One of these sports was Gymnastics. Below is an excerpt from Playing Sports on the Thames Goldfield.

"In 1889 a group got together and formed an athletics class which was known as the Thames Amateur Gymnasium Club. By December 1890 the membership was 100, Mr H Cordes was club secretary. The leader/instructor was Mr Daldy McWilliams.

On 3rd December 1890, the club gave their first private exhibition in the Volunteer Hall at Shortland, which was then followed by a social. The exhibition included: dumbbell exercises to music, roman rings, horizontal bar, trapeze, Indian clubs and boxing. A highlight was the performance by Mr A Gubb when he, “did a most daring performance, making a flying leap from the single and landing in a sitting position on the double trapeze, which was received with great applause.”

Daldy McWilliams
March 1891, the Thames Amateur Gymnasium Club had a large athletic sports gathering at Mr Manning’s Paddock. As previously mentioned, the early disciplines of Gymnastics and Athletics, overlapped considerably.
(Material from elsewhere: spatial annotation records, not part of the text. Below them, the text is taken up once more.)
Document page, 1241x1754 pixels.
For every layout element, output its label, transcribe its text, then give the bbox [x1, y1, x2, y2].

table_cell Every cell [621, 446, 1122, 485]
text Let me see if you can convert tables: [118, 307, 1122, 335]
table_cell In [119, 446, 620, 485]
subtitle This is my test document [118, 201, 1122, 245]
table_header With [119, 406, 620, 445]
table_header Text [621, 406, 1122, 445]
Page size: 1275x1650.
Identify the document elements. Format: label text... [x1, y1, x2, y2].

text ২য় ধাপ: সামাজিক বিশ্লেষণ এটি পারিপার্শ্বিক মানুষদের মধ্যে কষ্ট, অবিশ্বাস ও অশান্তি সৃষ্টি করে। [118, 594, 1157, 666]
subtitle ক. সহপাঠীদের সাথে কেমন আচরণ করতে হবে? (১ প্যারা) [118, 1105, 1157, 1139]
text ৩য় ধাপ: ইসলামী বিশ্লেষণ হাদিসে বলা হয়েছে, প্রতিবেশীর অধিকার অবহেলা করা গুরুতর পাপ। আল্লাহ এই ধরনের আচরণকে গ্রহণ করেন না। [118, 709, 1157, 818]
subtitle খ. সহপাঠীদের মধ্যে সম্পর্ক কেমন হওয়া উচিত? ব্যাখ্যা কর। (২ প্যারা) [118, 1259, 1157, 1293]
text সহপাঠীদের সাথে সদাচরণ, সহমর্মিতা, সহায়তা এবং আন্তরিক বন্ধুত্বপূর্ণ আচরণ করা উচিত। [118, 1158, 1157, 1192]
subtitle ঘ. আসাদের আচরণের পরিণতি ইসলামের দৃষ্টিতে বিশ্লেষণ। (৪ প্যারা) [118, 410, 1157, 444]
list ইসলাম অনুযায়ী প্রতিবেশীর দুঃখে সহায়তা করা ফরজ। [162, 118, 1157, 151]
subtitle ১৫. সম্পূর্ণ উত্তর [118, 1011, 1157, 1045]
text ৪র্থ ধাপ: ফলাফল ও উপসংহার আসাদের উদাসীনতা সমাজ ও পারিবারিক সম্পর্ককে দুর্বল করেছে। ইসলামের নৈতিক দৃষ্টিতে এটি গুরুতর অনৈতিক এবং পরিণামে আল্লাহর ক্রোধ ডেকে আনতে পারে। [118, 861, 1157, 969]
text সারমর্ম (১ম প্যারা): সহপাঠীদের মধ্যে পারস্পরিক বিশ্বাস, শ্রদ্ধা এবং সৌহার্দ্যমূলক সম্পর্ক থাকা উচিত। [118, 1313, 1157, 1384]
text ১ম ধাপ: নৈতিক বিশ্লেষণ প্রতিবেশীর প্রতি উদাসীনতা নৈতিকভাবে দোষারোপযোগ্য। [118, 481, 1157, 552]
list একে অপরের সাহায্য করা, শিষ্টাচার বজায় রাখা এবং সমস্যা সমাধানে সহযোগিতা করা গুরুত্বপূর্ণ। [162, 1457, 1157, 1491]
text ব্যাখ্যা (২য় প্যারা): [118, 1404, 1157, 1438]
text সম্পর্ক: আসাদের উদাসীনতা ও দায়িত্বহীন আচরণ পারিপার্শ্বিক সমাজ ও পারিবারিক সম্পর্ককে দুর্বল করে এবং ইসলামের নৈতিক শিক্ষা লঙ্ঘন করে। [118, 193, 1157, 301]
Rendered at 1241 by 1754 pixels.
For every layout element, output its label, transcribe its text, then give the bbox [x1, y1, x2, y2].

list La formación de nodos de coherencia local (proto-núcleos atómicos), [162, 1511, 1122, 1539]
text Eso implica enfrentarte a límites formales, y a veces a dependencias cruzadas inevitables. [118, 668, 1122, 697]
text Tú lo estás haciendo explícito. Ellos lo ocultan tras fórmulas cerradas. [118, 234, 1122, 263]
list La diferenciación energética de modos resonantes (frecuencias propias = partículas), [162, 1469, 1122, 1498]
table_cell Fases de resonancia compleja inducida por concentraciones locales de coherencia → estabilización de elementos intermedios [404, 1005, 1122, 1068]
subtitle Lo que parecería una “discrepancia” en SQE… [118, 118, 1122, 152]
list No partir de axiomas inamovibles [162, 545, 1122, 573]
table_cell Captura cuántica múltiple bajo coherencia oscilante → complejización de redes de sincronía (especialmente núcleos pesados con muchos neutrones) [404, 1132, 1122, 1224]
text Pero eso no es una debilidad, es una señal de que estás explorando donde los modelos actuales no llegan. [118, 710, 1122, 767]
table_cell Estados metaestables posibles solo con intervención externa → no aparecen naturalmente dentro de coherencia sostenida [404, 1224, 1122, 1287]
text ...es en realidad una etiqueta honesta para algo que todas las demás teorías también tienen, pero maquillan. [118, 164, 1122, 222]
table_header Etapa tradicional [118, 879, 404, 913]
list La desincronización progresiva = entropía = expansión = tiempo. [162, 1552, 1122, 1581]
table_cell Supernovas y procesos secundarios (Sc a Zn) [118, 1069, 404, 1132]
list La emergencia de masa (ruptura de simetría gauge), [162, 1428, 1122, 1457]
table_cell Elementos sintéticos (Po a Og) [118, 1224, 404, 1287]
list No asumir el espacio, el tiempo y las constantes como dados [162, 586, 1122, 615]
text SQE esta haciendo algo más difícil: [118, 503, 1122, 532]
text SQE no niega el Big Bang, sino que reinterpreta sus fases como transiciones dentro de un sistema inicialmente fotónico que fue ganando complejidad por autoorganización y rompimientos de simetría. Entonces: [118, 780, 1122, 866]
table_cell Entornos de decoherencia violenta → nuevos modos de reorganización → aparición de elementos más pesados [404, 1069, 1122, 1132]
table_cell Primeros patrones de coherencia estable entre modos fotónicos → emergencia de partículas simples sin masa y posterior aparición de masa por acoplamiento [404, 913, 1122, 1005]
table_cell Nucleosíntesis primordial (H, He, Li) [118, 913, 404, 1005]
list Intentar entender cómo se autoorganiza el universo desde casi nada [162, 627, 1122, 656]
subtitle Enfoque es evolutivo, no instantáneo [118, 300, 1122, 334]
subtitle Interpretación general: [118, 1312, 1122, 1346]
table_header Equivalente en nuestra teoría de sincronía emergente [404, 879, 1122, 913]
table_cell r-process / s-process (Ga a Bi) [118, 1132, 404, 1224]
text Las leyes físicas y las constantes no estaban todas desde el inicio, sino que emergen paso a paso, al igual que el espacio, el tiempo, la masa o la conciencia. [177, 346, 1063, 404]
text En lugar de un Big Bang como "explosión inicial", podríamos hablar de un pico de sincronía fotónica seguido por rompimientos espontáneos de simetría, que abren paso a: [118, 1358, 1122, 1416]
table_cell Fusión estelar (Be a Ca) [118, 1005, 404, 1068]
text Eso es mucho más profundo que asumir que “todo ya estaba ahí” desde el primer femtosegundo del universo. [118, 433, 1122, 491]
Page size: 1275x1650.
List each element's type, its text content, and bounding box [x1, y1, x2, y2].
In January 1893 there was a social to open the Thames Amateur Gymnasium Club’s season at their Richmond Street clubrooms, and a benefit night was planned for Mr Daldy McWilliams, as a thank-you for his services as instructor. There was also a Ladies’ Calisthenics Class, giving a performance of Indian clubs. The junior boys (8-14) were a junior division of dumb-bellists. Mention is made of the delight that the children had for this sport, noting that this education was lacking in the schools. “Apart from the value of the instruction imparted and its importance to health, the club also exercises a great moral influence, in as much as it cannot fail to keep many lads off the streets at night time, and consequently out of mischief.”
Advertisements for the club cease July 1894; did they become part of the Athletic Club or disband? There was another gym group, operating out of the Naval Hall in February 1891, run by Mr Wm Connon, with the aim of helping their members to become very efficient gymnasts.      

Then in 1897 Messrs Von Rotter and Meehan opened a gymnasium in the Hibernian Hall, Shortland. The gymnasium catered for: Indian clubs, dumbells, horizontal bar, roman rings, trapeze, tumbling, marching and boxing.

Other clubs in the town, such as rowing were also advertising gymnasium facilities. In May 1900 there was mention of another new club, the Thames Gymnasium & Athletic Club (Grahamstown), to be run by W Woodward and T Tasker.

The Thames Young Men’s Club opened next to the Post and Telegraph Office in Queen Street in 1904, and they also had a gymnasium.

Later in 1915, the Thames High School Gymnasium, which was part of the new school in Sealey Street, provided much needed gymnastic facilities for the community. Over the years a wide range of gymnastic disciplines were undertaken in Thames, at multiple venues. It would appear this was very popular sport, with many Thamesites."

Children holding the Indian Clubs - Presumably part of a display team.
Source: Thames Museum
Indian Clubs:
Now to the real reason for the post! When I first researched the sports on offer in the town it was hard to find accompanying photographs of early events. Now thanks to some treasures emerging in the Thames Museum Collection, one of the disciplines mentioned now has an accompanying photograph.

The gymnastic discipline featured is Indian clubs. This was one of the most popular display performances at the Thames; and regularly practiced at schools and clubs.

The photograph shows children proudly posed with their 'Indian Clubs'. Were they a display team, members if a group? Are the older girls the leaders, or instructors?

While we have talked about Gymnastics, for women the term Calisthenics was more often used. In the Thames Advertiser 25 August 1892 women from the local Calisthenic class wielded the clubs with great skill.
Thames Advertiser 25 August 1892. Paperspast.
The importance of exercise was an early part of our school curriculum, in Thames and throughout New Zealand. In 1884, it was noted that Indian Clubs were to be added to the apparatus used in schools in the Auckland District. Mr Sullivan, the school Inspector noted, "I become everyday more and more impressed with the value of gymnastic exercises, especially for girls."